Randy Bush writes:
one difference in north america from the other 'regions' is that there is a strong and very separate operator community and forum. this does not really exist in the other regions. ripe ate the eof years ago. apops is dormant aside from [...]
Right.
observe that the main north american irr, radb, is not run by the rir, unlike in other regions. and i like that there are a number of diverse rir services in the region. it's healthy. ^^^ you mean "rr" I think.
so i would be perfectly happy if arin discussed operational matters here on nanog with the rest of us ops. i would not be pleased to see ops start to be subsumed by the rir here.
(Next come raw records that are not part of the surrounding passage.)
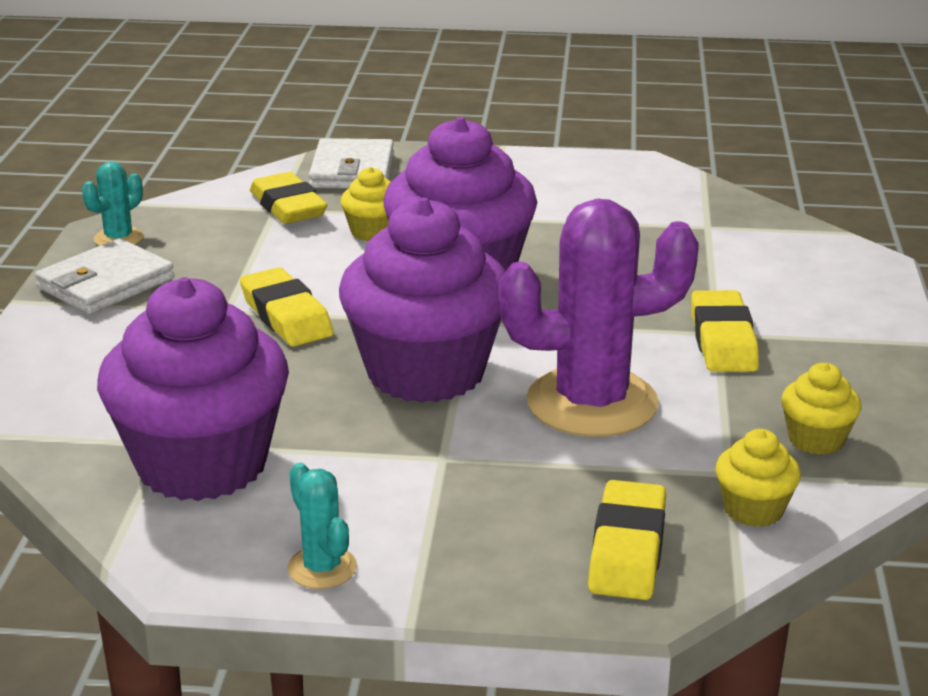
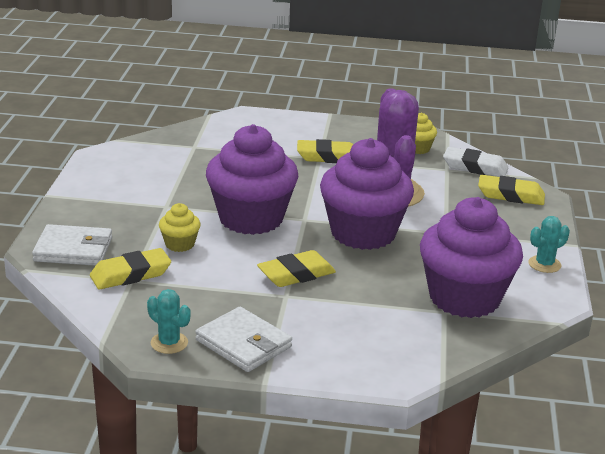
camera: 90 degrees left, 0 degrees up
yellow cupcake [715,429,801,527] -> white eraser [443,147,509,177]

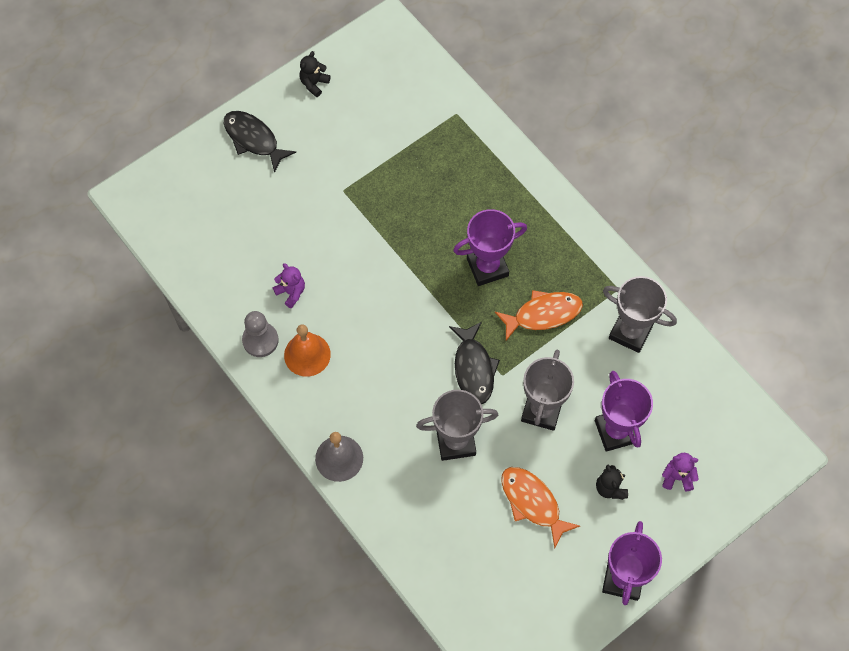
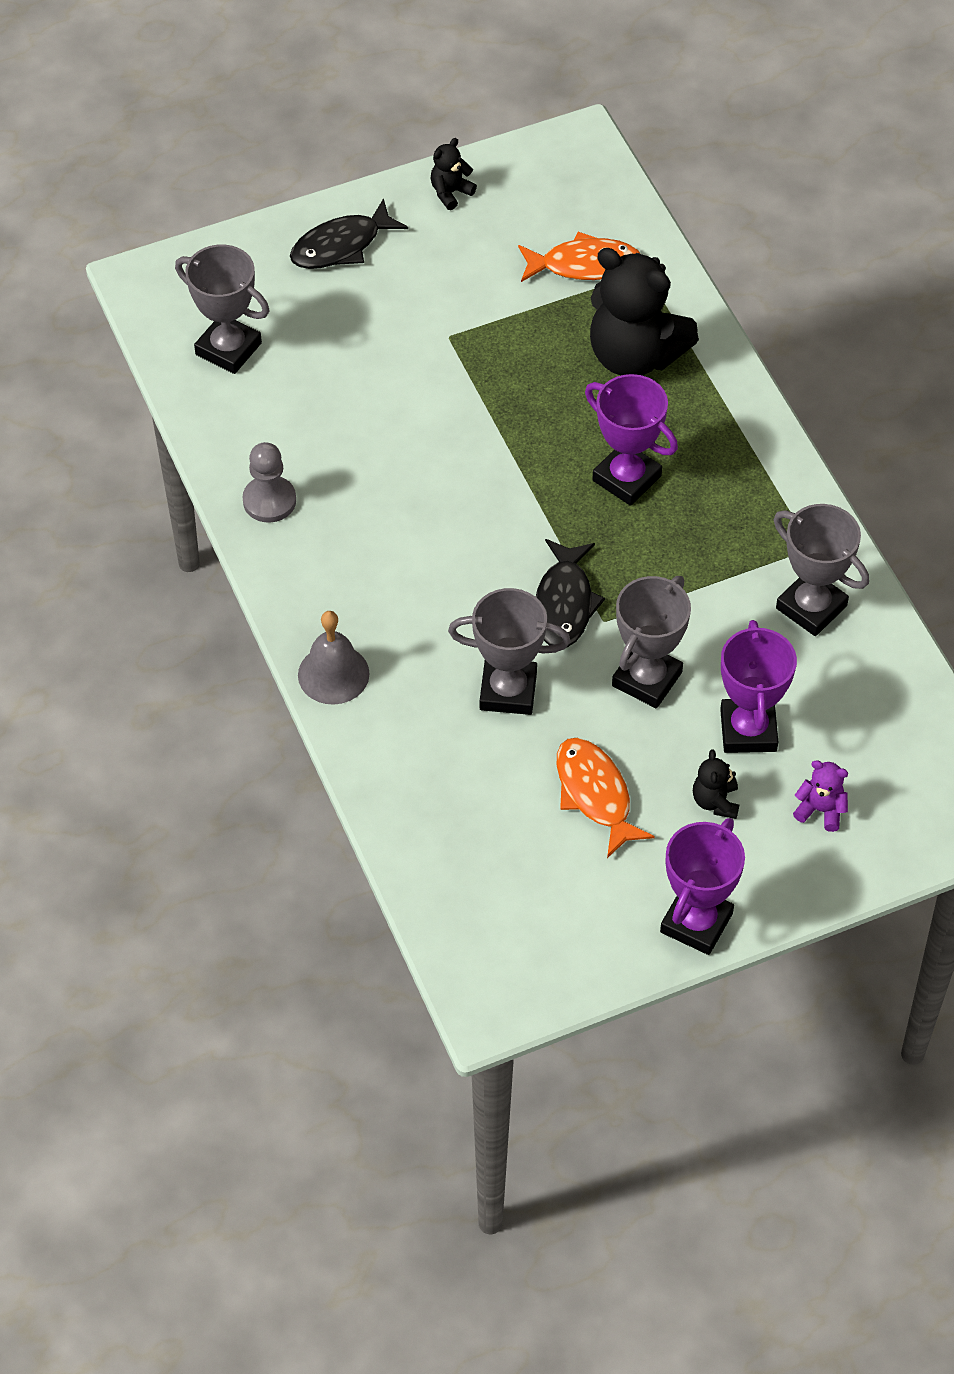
camera: 15 degrees right, 10 degrees down
black fish [224,111,296,173] -> black fish turned 90 degrees counterclockwise [290,198,408,269]
purple teddy bear [273,263,305,308] -> none
orange bell [284,324,331,377] -> none
purple trophy [453,209,527,286] -> purple trophy turned 45 degrees clockwise [585,374,678,506]
orange fish [495,290,583,340] -> orange fish moved to [518,232,640,282]
none -> grey trophy [175,245,269,374]
none -> black teddy bear [590,248,699,376]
I'm sympathetic with that, but, like David said, the separation (NANOG/ARIN) you have in North America does lead to issues such as not being able to trust what's in the RR(s). So I'm quite happy with the situation here in Europe, where RIPE (deliberately ignoring the difference between RIPE NCC and the RIPE community for a second) takes care of both running the address registry, and running a routing registry that can leverage the same authentication/authorization substrate. This makes the RR much more trustworthy, and should really make the introduction of something like RPKI much easier (albeit with the temptation to set it up in a more centralized way than we might like). Randy, what is the model you have in mind for running a routing registry infrastructure that is sustainable and trustworthy enough for uses such as RPKI, i.e. who could/should be running it? I guess I'm arguing that from my non-North-American perspective, an ARIN with a carefully extended mandate could be of much help here. So even if you're unhappy with the current ARIN governance, maybe it would still be worthwhile for the community to fix that issue - unless there are credible alternatives. -- Simon.